» Problems to solve
A – Answer these questions using the text on the SS and the partisans:
(i) Among how many of the highest-ranking SS officers was Bach-Zelewski counted?
(ii) Who was the chief SS medical officer who reported to Himmler?
(iii) How many attacks on trains were there each month on average?
B – Translate this sentence from the text on the SS and the partisans into Spanish: "Within a few months Bach-Zelewski recovered sufficiently to be named chief of all antipartisan units."
C – Extend the text on the SS and the partisans, starting after its final sentence.

» Given text

The SS vs. the partisans

This information is from "Justice at Nuremberg" by Robert E. Conot

Erich von dem Bach-Zelewski was the head of the German Waffen-SS section in charge of anti-partisan warfare. He was one of Reichsführer-SS Heinrich Himmler's favorites and was among the 12 highest ranking SS officers. As a long time member of the Nazi party, he had killed several Communists in the street fighting in Germany in 1932 and 1933.

The following is quoted from the book entitled "Justice at Nuremberg" by Robert E. Conot:


Following the onslaught on the Soviet Union, Bach-Zelewski became Höbere SS and Polizeiführer in central Russia. In 1942 he suffered a nervous breakdown and was hospitalized. Tortured by guilt, he writhed and screamed, and was oppressed by horrible visions. "Don't you know what's happening in Russia?" he asked his doctor. "The entire Jewish people is being exterminated there."

Two of his sisters were married to Polish Jews. He was from Pomerania, much of which had gone to Poland after World War I.

Dr. Ernst Grawitz, the chief SS medical officer, reported to Himmler: "He is suffering particularly from hallucinations connected with the shooting of Jews, which he himself carried out, and with other grievous experiences in the East."

Within a few months Bach-Zelewski recovered sufficiently to be named chief of all antipartisan units. Throughout 1943 he flew from one headquarters to another organizing antipartisan task forces out of units of the Wehrmacht, the SS, the SD, and the police. Occasionally, when he considered an action especially important, he led it himself.

While, individually, many of the partisan groups were more a nuisance than a danger to the Germans, collectively, by their very numbers and the vast territory over which they spread, they posed a major threat. Attacks on trains averaged eight hundred to a thousand a month.

» Stored dataset items
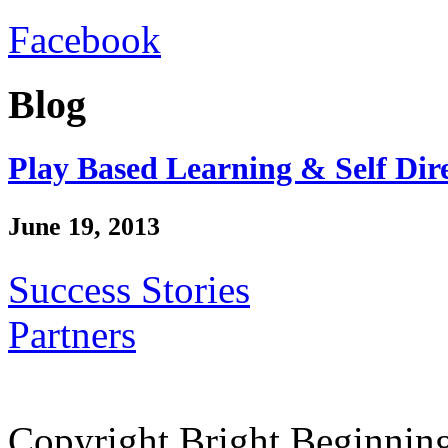
Facebook
Blog
Play Based Learning & Self Dir
June 19, 2013
Success Stories
Partners
Copyright Bright Beginnin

» Results of the tasks
A –
(i) 12
(ii) Dr. Ernst Grawitz
(iii) Eight hundred to a thousand

B – En pocos meses, Bach-Zelewski se recuperó lo suficiente como para ser nombrado jefe de todas las unidades antipartisanas.

C –
[...]

By its very nature, the warfare was savage. The partisans had no facilities to keep prisoners or to treat wounded, so captured soldiers were shot as a matter of course. Hitler, conversely, reiterated that whoever was involved in antipartisan warfare had carte blanche: "The enemy employs in partisan warfare Communist-trained fanatics who do not hesitate to commit any atrocity. It is more than ever a question of life or death. If the fight against the partisans in the East is not waged with the most brutal means we will shortly reach the point when the available forces are not sufficient to control this pest. It is therefore not only justified but it is the duty of the troops to use all means without restriction even against women and children as long as it insures success. No Germans employed against the partisans will be held accountable for the fighting against them or their followers either by disciplinary action or by court-martial."

[....]

Warfare between guerrillas and German troops in western Europe was scarcely less savage. On February 3, 1944, the commander in chief of the forces in the West (General Hugo Sperrle) directed: "It is of little importance that innocent people should suffer. It will be the fault of the terrorists. All commanders of troops who show weakness in suppressing the terrorists will be severely punished. On the other hand, those who go beyond the orders received and are too severe will incur no penalty."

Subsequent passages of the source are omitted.